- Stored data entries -
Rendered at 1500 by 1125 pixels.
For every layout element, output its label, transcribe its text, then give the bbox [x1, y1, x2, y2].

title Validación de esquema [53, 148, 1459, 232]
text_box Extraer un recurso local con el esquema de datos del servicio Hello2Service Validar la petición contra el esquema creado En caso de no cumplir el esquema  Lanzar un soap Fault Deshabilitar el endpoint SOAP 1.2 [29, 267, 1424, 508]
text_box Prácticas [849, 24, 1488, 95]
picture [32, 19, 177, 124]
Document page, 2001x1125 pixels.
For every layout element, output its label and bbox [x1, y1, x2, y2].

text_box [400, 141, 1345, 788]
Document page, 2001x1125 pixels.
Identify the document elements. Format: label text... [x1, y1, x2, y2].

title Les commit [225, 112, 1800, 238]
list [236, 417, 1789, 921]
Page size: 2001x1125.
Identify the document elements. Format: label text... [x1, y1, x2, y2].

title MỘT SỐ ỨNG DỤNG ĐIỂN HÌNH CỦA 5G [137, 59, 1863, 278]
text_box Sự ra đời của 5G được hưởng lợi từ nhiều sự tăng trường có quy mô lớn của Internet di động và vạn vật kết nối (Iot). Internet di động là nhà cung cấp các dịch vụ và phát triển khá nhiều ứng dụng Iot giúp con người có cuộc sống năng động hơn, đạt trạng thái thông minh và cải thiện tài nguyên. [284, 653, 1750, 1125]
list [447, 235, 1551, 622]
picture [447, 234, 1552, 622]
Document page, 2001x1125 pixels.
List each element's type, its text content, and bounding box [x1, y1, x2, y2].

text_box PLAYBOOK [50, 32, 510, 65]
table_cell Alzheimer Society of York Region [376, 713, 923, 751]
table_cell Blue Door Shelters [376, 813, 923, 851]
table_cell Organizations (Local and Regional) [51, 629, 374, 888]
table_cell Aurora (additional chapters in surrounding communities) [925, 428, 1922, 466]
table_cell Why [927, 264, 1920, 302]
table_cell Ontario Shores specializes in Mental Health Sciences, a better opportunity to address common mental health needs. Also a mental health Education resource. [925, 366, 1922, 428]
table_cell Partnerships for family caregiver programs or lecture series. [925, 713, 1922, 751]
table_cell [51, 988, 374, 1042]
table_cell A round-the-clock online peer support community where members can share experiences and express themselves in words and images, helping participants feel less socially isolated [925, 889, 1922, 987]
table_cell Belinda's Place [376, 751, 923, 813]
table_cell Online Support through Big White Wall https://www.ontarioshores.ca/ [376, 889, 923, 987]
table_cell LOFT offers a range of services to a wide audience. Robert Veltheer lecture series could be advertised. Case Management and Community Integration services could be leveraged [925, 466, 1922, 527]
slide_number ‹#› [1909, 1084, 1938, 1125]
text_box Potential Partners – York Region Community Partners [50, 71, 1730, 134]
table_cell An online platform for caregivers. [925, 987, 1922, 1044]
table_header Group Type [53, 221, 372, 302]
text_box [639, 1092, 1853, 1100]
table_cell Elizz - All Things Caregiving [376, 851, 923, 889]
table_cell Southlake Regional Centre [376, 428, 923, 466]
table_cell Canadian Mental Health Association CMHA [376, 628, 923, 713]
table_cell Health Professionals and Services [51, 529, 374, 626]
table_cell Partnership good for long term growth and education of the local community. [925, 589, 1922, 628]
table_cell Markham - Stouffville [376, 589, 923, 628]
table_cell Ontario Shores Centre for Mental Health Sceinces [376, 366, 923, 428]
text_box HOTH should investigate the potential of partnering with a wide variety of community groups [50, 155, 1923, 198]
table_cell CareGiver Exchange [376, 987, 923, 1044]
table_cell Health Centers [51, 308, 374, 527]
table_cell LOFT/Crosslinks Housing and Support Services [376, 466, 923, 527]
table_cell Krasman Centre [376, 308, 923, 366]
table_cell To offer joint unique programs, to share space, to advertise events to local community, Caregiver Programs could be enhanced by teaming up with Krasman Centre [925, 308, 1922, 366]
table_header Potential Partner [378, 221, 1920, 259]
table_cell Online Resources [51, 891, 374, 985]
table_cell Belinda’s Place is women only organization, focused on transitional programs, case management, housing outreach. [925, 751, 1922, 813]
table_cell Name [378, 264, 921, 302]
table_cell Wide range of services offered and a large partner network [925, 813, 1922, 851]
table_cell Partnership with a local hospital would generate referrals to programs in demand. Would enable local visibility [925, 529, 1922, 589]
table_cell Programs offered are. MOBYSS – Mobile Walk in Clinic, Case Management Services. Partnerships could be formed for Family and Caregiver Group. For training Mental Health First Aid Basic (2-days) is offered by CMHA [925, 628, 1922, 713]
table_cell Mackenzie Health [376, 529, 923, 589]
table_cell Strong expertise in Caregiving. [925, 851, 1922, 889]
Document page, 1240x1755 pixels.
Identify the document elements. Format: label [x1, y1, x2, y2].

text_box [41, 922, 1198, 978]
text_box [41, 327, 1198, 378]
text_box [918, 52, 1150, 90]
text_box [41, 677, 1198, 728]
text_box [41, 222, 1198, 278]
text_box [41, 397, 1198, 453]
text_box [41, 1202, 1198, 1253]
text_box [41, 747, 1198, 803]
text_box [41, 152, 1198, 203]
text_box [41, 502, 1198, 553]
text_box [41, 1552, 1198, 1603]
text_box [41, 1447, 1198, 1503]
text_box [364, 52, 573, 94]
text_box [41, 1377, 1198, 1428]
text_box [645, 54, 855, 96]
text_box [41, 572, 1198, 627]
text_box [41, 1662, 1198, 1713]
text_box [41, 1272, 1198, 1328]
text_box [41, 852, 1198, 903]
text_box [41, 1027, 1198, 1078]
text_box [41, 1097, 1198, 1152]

- Work instruction -
Look above for the line that contains "Identify the document elements. Format: label [x1, y1, x2, y2].". That line and every line after it through the end of the data must be written out exactly, with nothing else.

- Solution to the problem -
Identify the document elements. Format: label [x1, y1, x2, y2].

text_box [41, 922, 1198, 978]
text_box [41, 327, 1198, 378]
text_box [918, 52, 1150, 90]
text_box [41, 677, 1198, 728]
text_box [41, 222, 1198, 278]
text_box [41, 397, 1198, 453]
text_box [41, 1202, 1198, 1253]
text_box [41, 747, 1198, 803]
text_box [41, 152, 1198, 203]
text_box [41, 502, 1198, 553]
text_box [41, 1552, 1198, 1603]
text_box [41, 1447, 1198, 1503]
text_box [364, 52, 573, 94]
text_box [41, 1377, 1198, 1428]
text_box [645, 54, 855, 96]
text_box [41, 572, 1198, 627]
text_box [41, 1662, 1198, 1713]
text_box [41, 1272, 1198, 1328]
text_box [41, 852, 1198, 903]
text_box [41, 1027, 1198, 1078]
text_box [41, 1097, 1198, 1152]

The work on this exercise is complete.